▶ BRANO DEL DOCUMENTO
/---

Il revival non riguarderebbe solo la riapertura e il funzionamento dei drive attualmente esistenti, bensì una fitta schiera di drive in improvvisati che intendono offrire al pubblico l’opportunità di andare al cinema quest’estate.
Dai parcheggi deserti degli shopping mall sbarrati, al prato gigante, al parco pubblico, alla spiaggia – in collaborazione con le municipalità o privatamente – la corsa al drive in è una delle cose del momento. Si usano schermi professionali o fatti in casa (come quello eretto nel giro di due settimane – e già funzionante – a Juneau, in Alaska, per il modico costo di cinquecento dollari. Gratuito il biglietto per la proiezione).

PER IL SUONO, la soluzione più facile e meno dispendiosa (non c’è nemmeno bisogno di altoparlanti esterni) è identificare un canale AF o AM non in uso, su cui sintonizzare la radio nell’abitacolo dell’auto. Un po’ problematica – con il distanziamento sociale – l’opzione dei pop corn e della Coca-cola. Meglio – specialmente se il drive in non è professionale – pensano in molti, suggerire di portarseli da casa. Anche i bagni, quando disponibili, dovranno essere a prova di distanziamento.
L’aura «retro» del drive in, con la sua storia di cinema di genere, ben si presta a una programmazione di repertorio, piuttosto che alla prime visioni. Ma anche questo gioca a favore del presente: visto che gli studios hanno eliminato quasi tutte le grosse uscite estive (Mulan e Tenet, per ora, le due eccezioni, ancora previsti in sala in luglio) ma offrono ai cinema che riaprono dei pacchetti di titoli d’archivio a prezzi scontati.

\---

▶ RIGHE DI DATI

/---

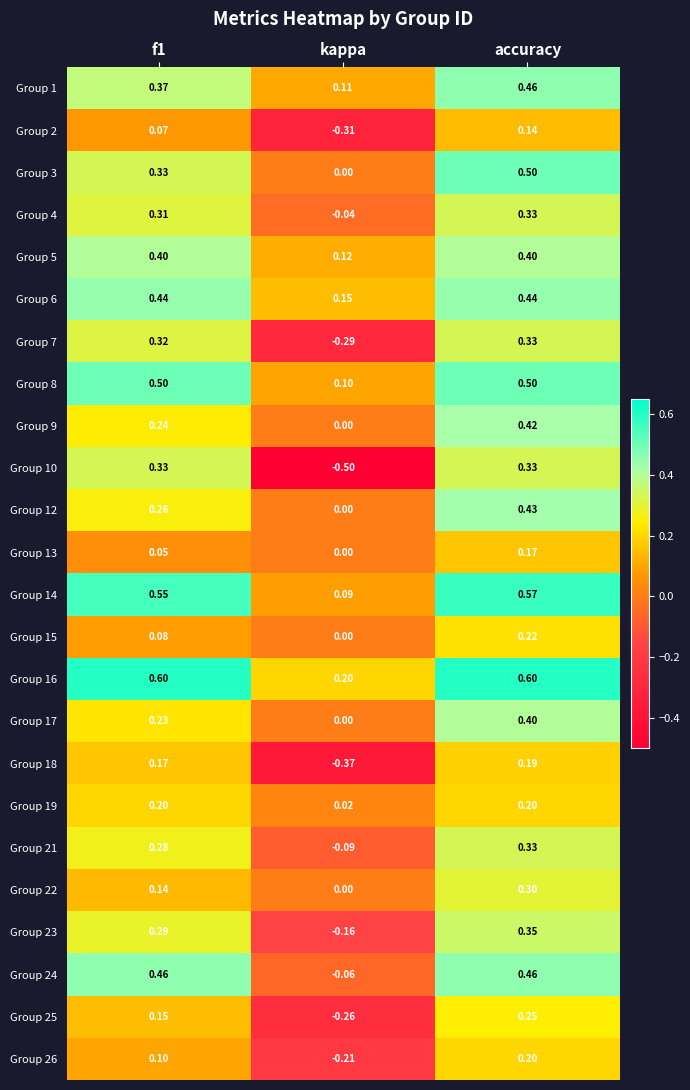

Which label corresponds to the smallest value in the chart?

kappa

\---
/---

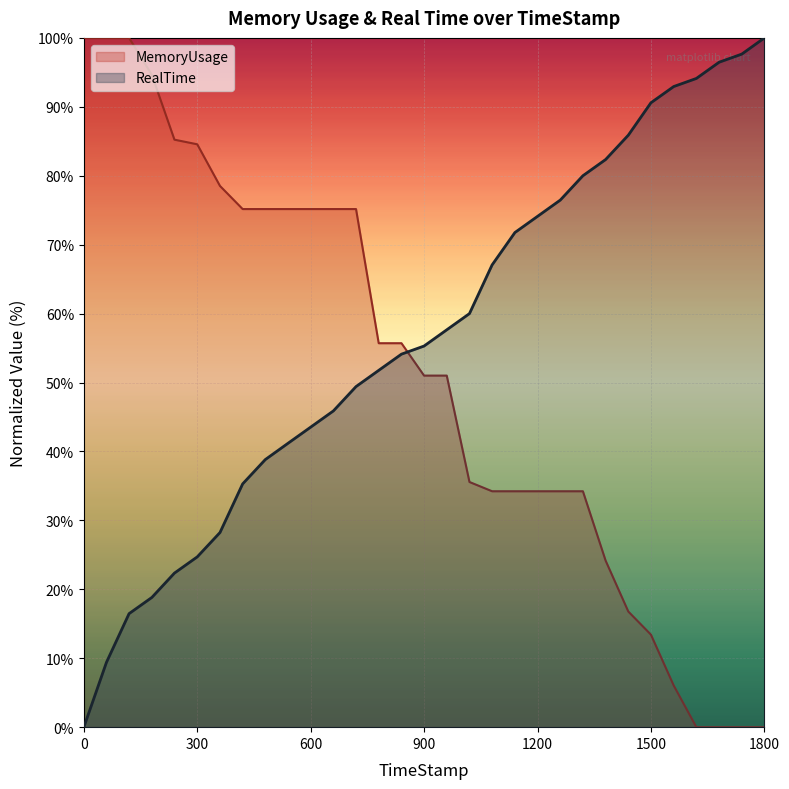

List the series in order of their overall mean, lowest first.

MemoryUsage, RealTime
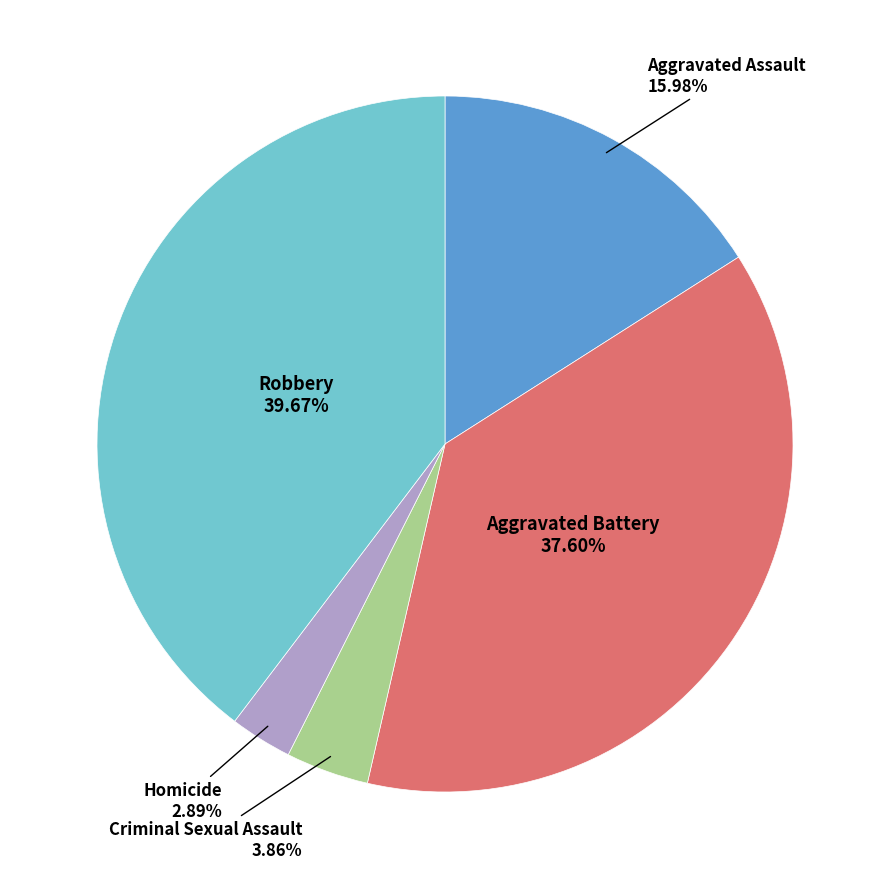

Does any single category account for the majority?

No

\---

▶ ESERCIZI
- A) Riscrivi, per favore, tutto il brano sui drive in da "Dai parcheggi deserti" fino a "per la proiezione).", mettendo "500 dollari" al posto di "cinquecento dollari".
- B) Stabilisci se ciascuna affermazione concorda con il brano sui drive in. Rispondi sì o no e cita testualmente le parole del brano che lo decidono.
(i) A Juneau il biglietto per la proiezione costa cinquecento dollari.
(ii) Per il suono occorrono altoparlanti esterni.
(iii) Mulan e Tenet sono ancora previsti in sala in luglio.
- C) Secondo il brano sui drive in, perché anche la programmazione di repertorio gioca a favore del presente? Spiegalo in una, due o tre frasi.

▶ RISPOSTE PER ESERCIZIO
- A)
Dai parcheggi deserti degli shopping mall sbarrati, al prato gigante, al parco pubblico, alla spiaggia – in collaborazione con le municipalità o privatamente – la corsa al drive in è una delle cose del momento. Si usano schermi professionali o fatti in casa (come quello eretto nel giro di due settimane – e già funzionante – a Juneau, in Alaska, per il modico costo di 500 dollari. Gratuito il biglietto per la proiezione).

- B)
(i) No: "Gratuito il biglietto per la proiezione".
(ii) No: "non c’è nemmeno bisogno di altoparlanti esterni".
(iii) Sì: "Mulan e Tenet, per ora, le due eccezioni, ancora previsti in sala in luglio".

- C) Gli studios hanno eliminato quasi tutte le grosse uscite estive. Però offrono ai cinema che riaprono pacchetti di titoli d'archivio a prezzi scontati.